(Task data Opens)

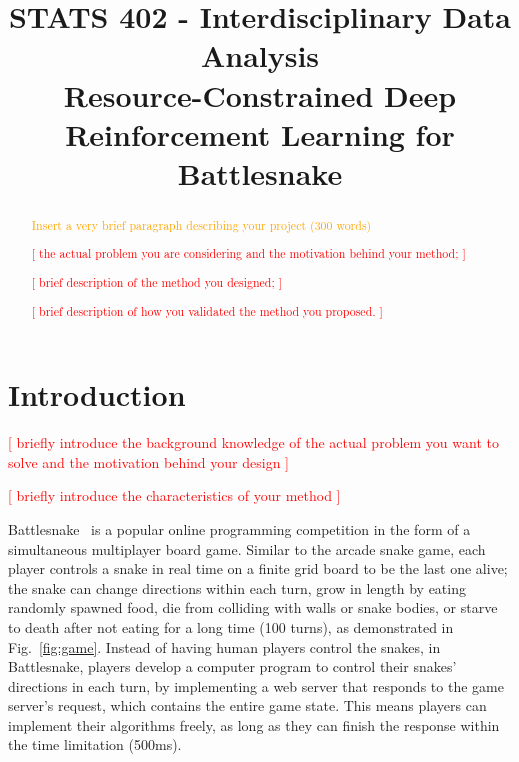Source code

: \documentclass[conference]{IEEEtran}
\title{STATS 402 - Interdisciplinary Data Analysis\\
    Resource-Constrained Deep Reinforcement Learning for Battlesnake
}
\author{\IEEEauthorblockN{Steven Hé (Sīchàng)\\
    sichang.he@dukekunshan.edu.cn
}}
\newcommand{\todo}[1]{\textcolor{red}{[ #1 ]}}
\newcommand{\instruction}[1]{\textcolor{orange}{#1}}
\begin{document}
\maketitle

\begin{abstract}
    \instruction{Insert a very brief paragraph describing your project (300 words)}

    \todo{the actual problem you are considering and the motivation behind your method;}

    \todo{brief description of the method you designed;}

    \todo{brief description of how you validated the method you proposed.}
\end{abstract}

\section{Introduction}

\todo{briefly introduce the background knowledge of the actual problem
    you want to solve and the motivation behind your design
}

\todo{briefly introduce the characteristics of your method}

Battlesnake~\cite{battlesnake}
is a popular online programming competition in the form of a simultaneous
multiplayer board game. Similar to the arcade snake game,
each player controls a snake in real time on a finite grid board to be the last
one alive; the snake can change directions within each turn,
grow in length by eating randomly spawned food,
die from colliding with walls or snake bodies,
or starve to death after not eating for a long time (100 turns),
as demonstrated in Fig.~\ref{fig:game}.
Instead of having human players control the snakes, in Battlesnake,
players develop a computer program to control their snakes' directions in each
turn, by implementing a web server that responds to the game server's request,
which contains the entire game state.
This means players can implement their algorithms freely,
as long as they can finish the response within the time limitation (500ms).
\end{document}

(Task data Closes)

**Prompt:**
Quote the entries in full. Any image among them is to be omitted from the copy.

**Result of the exercise:**
Source code

: \documentclass[conference]{IEEEtran}
\title{STATS 402 - Interdisciplinary Data Analysis\\
    Resource-Constrained Deep Reinforcement Learning for Battlesnake
}
\author{\IEEEauthorblockN{Steven Hé (Sīchàng)\\
    sichang.he@dukekunshan.edu.cn
}}
\newcommand{\todo}[1]{\textcolor{red}{[ #1 ]}}
\newcommand{\instruction}[1]{\textcolor{orange}{#1}}
\begin{document}
\maketitle

\begin{abstract}
    \instruction{Insert a very brief paragraph describing your project (300 words)}

    \todo{the actual problem you are considering and the motivation behind your method;}

    \todo{brief description of the method you designed;}

    \todo{brief description of how you validated the method you proposed.}
\end{abstract}

\section{Introduction}

\todo{briefly introduce the background knowledge of the actual problem
    you want to solve and the motivation behind your design
}

\todo{briefly introduce the characteristics of your method}

Battlesnake~\cite{battlesnake}
is a popular online programming competition in the form of a simultaneous
multiplayer board game. Similar to the arcade snake game,
each player controls a snake in real time on a finite grid board to be the last
one alive; the snake can change directions within each turn,
grow in length by eating randomly spawned food,
die from colliding with walls or snake bodies,
or starve to death after not eating for a long time (100 turns),
as demonstrated in Fig.~\ref{fig:game}.
Instead of having human players control the snakes, in Battlesnake,
players develop a computer program to control their snakes' directions in each
turn, by implementing a web server that responds to the game server's request,
which contains the entire game state.
This means players can implement their algorithms freely,
as long as they can finish the response within the time limitation (500ms).
\end{document}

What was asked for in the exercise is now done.